§ How to complete this task
With the images removed, return every line below exactly as it reads.

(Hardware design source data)
################
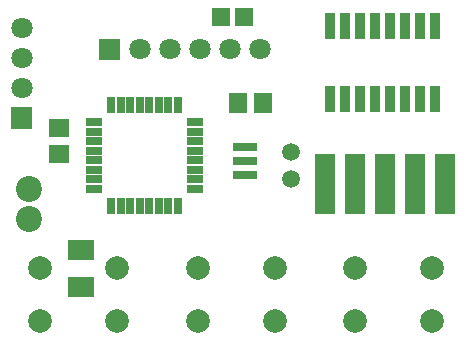
<source format=gbr>
%FSLAX34Y34*%
%MOMM*%
%LNSOLDERMASK_BOTTOM*%
G71*
G01*
%ADD10C,1.800*%
%ADD11C,2.000*%
%ADD12R,1.470X0.759*%
%ADD13R,0.759X1.470*%
%ADD14R,1.500X1.800*%
%ADD15R,2.100X0.800*%
%ADD16C,1.500*%
%ADD17R,1.500X1.600*%
%ADD18R,1.800X1.500*%
%ADD19C,1.600*%
%ADD20C,2.200*%
%ADD21R,1.700X5.200*%
%ADD22R,2.200X1.800*%
%ADD23R,0.860X2.232*%
%LPD*%
G36*
X60850Y202006D02*
X78850Y202006D01*
X78850Y184006D01*
X60850Y184006D01*
X60850Y202006D01*
G37*
X69849Y218406D02*
G54D10*
D03*
X69850Y243806D02*
G54D10*
D03*
X69850Y269206D02*
G54D10*
D03*
X150748Y66006D02*
G54D11*
D03*
X85724Y66006D02*
G54D11*
D03*
X85724Y20998D02*
G54D11*
D03*
X150748Y20998D02*
G54D11*
D03*
X219074Y66006D02*
G54D11*
D03*
X284098Y66006D02*
G54D11*
D03*
X284098Y20997D02*
G54D11*
D03*
X219075Y20998D02*
G54D11*
D03*
X352424Y66006D02*
G54D11*
D03*
X417448Y66006D02*
G54D11*
D03*
X417448Y20997D02*
G54D11*
D03*
X352425Y20998D02*
G54D11*
D03*
X216698Y189133D02*
G54D12*
D03*
X216698Y181132D02*
G54D12*
D03*
X216698Y173131D02*
G54D12*
D03*
X216698Y165130D02*
G54D12*
D03*
X216698Y157129D02*
G54D12*
D03*
X216698Y149128D02*
G54D12*
D03*
X216698Y141127D02*
G54D12*
D03*
X216698Y133126D02*
G54D12*
D03*
X130846Y133126D02*
G54D12*
D03*
X130846Y141127D02*
G54D12*
D03*
X130846Y149128D02*
G54D12*
D03*
X130846Y157129D02*
G54D12*
D03*
X130846Y165130D02*
G54D12*
D03*
X130846Y173131D02*
G54D12*
D03*
X130846Y181132D02*
G54D12*
D03*
X130846Y189133D02*
G54D12*
D03*
X145782Y204068D02*
G54D13*
D03*
X153782Y204068D02*
G54D13*
D03*
X161784Y204068D02*
G54D13*
D03*
X169784Y204068D02*
G54D13*
D03*
X177786Y204068D02*
G54D13*
D03*
X185786Y204068D02*
G54D13*
D03*
X193788Y204068D02*
G54D13*
D03*
X201788Y204068D02*
G54D13*
D03*
X201788Y118216D02*
G54D13*
D03*
X193788Y118216D02*
G54D13*
D03*
X185786Y118216D02*
G54D13*
D03*
X177786Y118216D02*
G54D13*
D03*
X169784Y118216D02*
G54D13*
D03*
X161784Y118216D02*
G54D13*
D03*
X153782Y118216D02*
G54D13*
D03*
X145782Y118216D02*
G54D13*
D03*
G36*
X135436Y242129D02*
X135436Y260129D01*
X153436Y260129D01*
X153436Y242129D01*
X135436Y242129D01*
G37*
X169835Y251129D02*
G54D10*
D03*
X195235Y251128D02*
G54D10*
D03*
X220635Y251128D02*
G54D10*
D03*
X246035Y251128D02*
G54D10*
D03*
X271435Y251128D02*
G54D10*
D03*
X253137Y205427D02*
G54D14*
D03*
X274518Y205427D02*
G54D14*
D03*
X258643Y144706D02*
G54D15*
D03*
X258644Y156612D02*
G54D15*
D03*
X259040Y168518D02*
G54D15*
D03*
X297933Y141531D02*
G54D16*
D03*
X297562Y163730D02*
G54D16*
D03*
X257825Y278428D02*
G54D17*
D03*
X238825Y278428D02*
G54D17*
D03*
X101429Y162666D02*
G54D18*
D03*
X101430Y184048D02*
G54D18*
D03*
X377928Y153610D02*
G54D19*
D03*
X75998Y132480D02*
G54D20*
D03*
X75997Y107081D02*
G54D20*
D03*
X327024Y136650D02*
G54D21*
D03*
X352424Y136650D02*
G54D21*
D03*
X377824Y136650D02*
G54D21*
D03*
X403224Y136650D02*
G54D21*
D03*
X428624Y136650D02*
G54D21*
D03*
X119647Y81414D02*
G54D22*
D03*
X119648Y49446D02*
G54D22*
D03*
X330841Y270818D02*
G54D23*
D03*
X343541Y270818D02*
G54D23*
D03*
X356241Y270818D02*
G54D23*
D03*
X368941Y270818D02*
G54D23*
D03*
X381641Y209350D02*
G54D23*
D03*
X394341Y209350D02*
G54D23*
D03*
X407041Y209350D02*
G54D23*
D03*
X419741Y209350D02*
G54D23*
D03*
X419741Y270818D02*
G54D23*
D03*
X407041Y270818D02*
G54D23*
D03*
X394341Y270818D02*
G54D23*
D03*
X381641Y270818D02*
G54D23*
D03*
X368941Y209350D02*
G54D23*
D03*
X356241Y209350D02*
G54D23*
D03*
X343541Y209350D02*
G54D23*
D03*
X330841Y209350D02*
G54D23*
D03*
M02*

</source>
################
§ Exercise solution
<source format=gbr>
%FSLAX34Y34*%
%MOMM*%
%LNSOLDERMASK_BOTTOM*%
G71*
G01*
%ADD10C,1.800*%
%ADD11C,2.000*%
%ADD12R,1.470X0.759*%
%ADD13R,0.759X1.470*%
%ADD14R,1.500X1.800*%
%ADD15R,2.100X0.800*%
%ADD16C,1.500*%
%ADD17R,1.500X1.600*%
%ADD18R,1.800X1.500*%
%ADD19C,1.600*%
%ADD20C,2.200*%
%ADD21R,1.700X5.200*%
%ADD22R,2.200X1.800*%
%ADD23R,0.860X2.232*%
%LPD*%
G36*
X60850Y202006D02*
X78850Y202006D01*
X78850Y184006D01*
X60850Y184006D01*
X60850Y202006D01*
G37*
X69849Y218406D02*
G54D10*
D03*
X69850Y243806D02*
G54D10*
D03*
X69850Y269206D02*
G54D10*
D03*
X150748Y66006D02*
G54D11*
D03*
X85724Y66006D02*
G54D11*
D03*
X85724Y20998D02*
G54D11*
D03*
X150748Y20998D02*
G54D11*
D03*
X219074Y66006D02*
G54D11*
D03*
X284098Y66006D02*
G54D11*
D03*
X284098Y20997D02*
G54D11*
D03*
X219075Y20998D02*
G54D11*
D03*
X352424Y66006D02*
G54D11*
D03*
X417448Y66006D02*
G54D11*
D03*
X417448Y20997D02*
G54D11*
D03*
X352425Y20998D02*
G54D11*
D03*
X216698Y189133D02*
G54D12*
D03*
X216698Y181132D02*
G54D12*
D03*
X216698Y173131D02*
G54D12*
D03*
X216698Y165130D02*
G54D12*
D03*
X216698Y157129D02*
G54D12*
D03*
X216698Y149128D02*
G54D12*
D03*
X216698Y141127D02*
G54D12*
D03*
X216698Y133126D02*
G54D12*
D03*
X130846Y133126D02*
G54D12*
D03*
X130846Y141127D02*
G54D12*
D03*
X130846Y149128D02*
G54D12*
D03*
X130846Y157129D02*
G54D12*
D03*
X130846Y165130D02*
G54D12*
D03*
X130846Y173131D02*
G54D12*
D03*
X130846Y181132D02*
G54D12*
D03*
X130846Y189133D02*
G54D12*
D03*
X145782Y204068D02*
G54D13*
D03*
X153782Y204068D02*
G54D13*
D03*
X161784Y204068D02*
G54D13*
D03*
X169784Y204068D02*
G54D13*
D03*
X177786Y204068D02*
G54D13*
D03*
X185786Y204068D02*
G54D13*
D03*
X193788Y204068D02*
G54D13*
D03*
X201788Y204068D02*
G54D13*
D03*
X201788Y118216D02*
G54D13*
D03*
X193788Y118216D02*
G54D13*
D03*
X185786Y118216D02*
G54D13*
D03*
X177786Y118216D02*
G54D13*
D03*
X169784Y118216D02*
G54D13*
D03*
X161784Y118216D02*
G54D13*
D03*
X153782Y118216D02*
G54D13*
D03*
X145782Y118216D02*
G54D13*
D03*
G36*
X135436Y242129D02*
X135436Y260129D01*
X153436Y260129D01*
X153436Y242129D01*
X135436Y242129D01*
G37*
X169835Y251129D02*
G54D10*
D03*
X195235Y251128D02*
G54D10*
D03*
X220635Y251128D02*
G54D10*
D03*
X246035Y251128D02*
G54D10*
D03*
X271435Y251128D02*
G54D10*
D03*
X253137Y205427D02*
G54D14*
D03*
X274518Y205427D02*
G54D14*
D03*
X258643Y144706D02*
G54D15*
D03*
X258644Y156612D02*
G54D15*
D03*
X259040Y168518D02*
G54D15*
D03*
X297933Y141531D02*
G54D16*
D03*
X297562Y163730D02*
G54D16*
D03*
X257825Y278428D02*
G54D17*
D03*
X238825Y278428D02*
G54D17*
D03*
X101429Y162666D02*
G54D18*
D03*
X101430Y184048D02*
G54D18*
D03*
X377928Y153610D02*
G54D19*
D03*
X75998Y132480D02*
G54D20*
D03*
X75997Y107081D02*
G54D20*
D03*
X327024Y136650D02*
G54D21*
D03*
X352424Y136650D02*
G54D21*
D03*
X377824Y136650D02*
G54D21*
D03*
X403224Y136650D02*
G54D21*
D03*
X428624Y136650D02*
G54D21*
D03*
X119647Y81414D02*
G54D22*
D03*
X119648Y49446D02*
G54D22*
D03*
X330841Y270818D02*
G54D23*
D03*
X343541Y270818D02*
G54D23*
D03*
X356241Y270818D02*
G54D23*
D03*
X368941Y270818D02*
G54D23*
D03*
X381641Y209350D02*
G54D23*
D03*
X394341Y209350D02*
G54D23*
D03*
X407041Y209350D02*
G54D23*
D03*
X419741Y209350D02*
G54D23*
D03*
X419741Y270818D02*
G54D23*
D03*
X407041Y270818D02*
G54D23*
D03*
X394341Y270818D02*
G54D23*
D03*
X381641Y270818D02*
G54D23*
D03*
X368941Y209350D02*
G54D23*
D03*
X356241Y209350D02*
G54D23*
D03*
X343541Y209350D02*
G54D23*
D03*
X330841Y209350D02*
G54D23*
D03*
M02*

</source>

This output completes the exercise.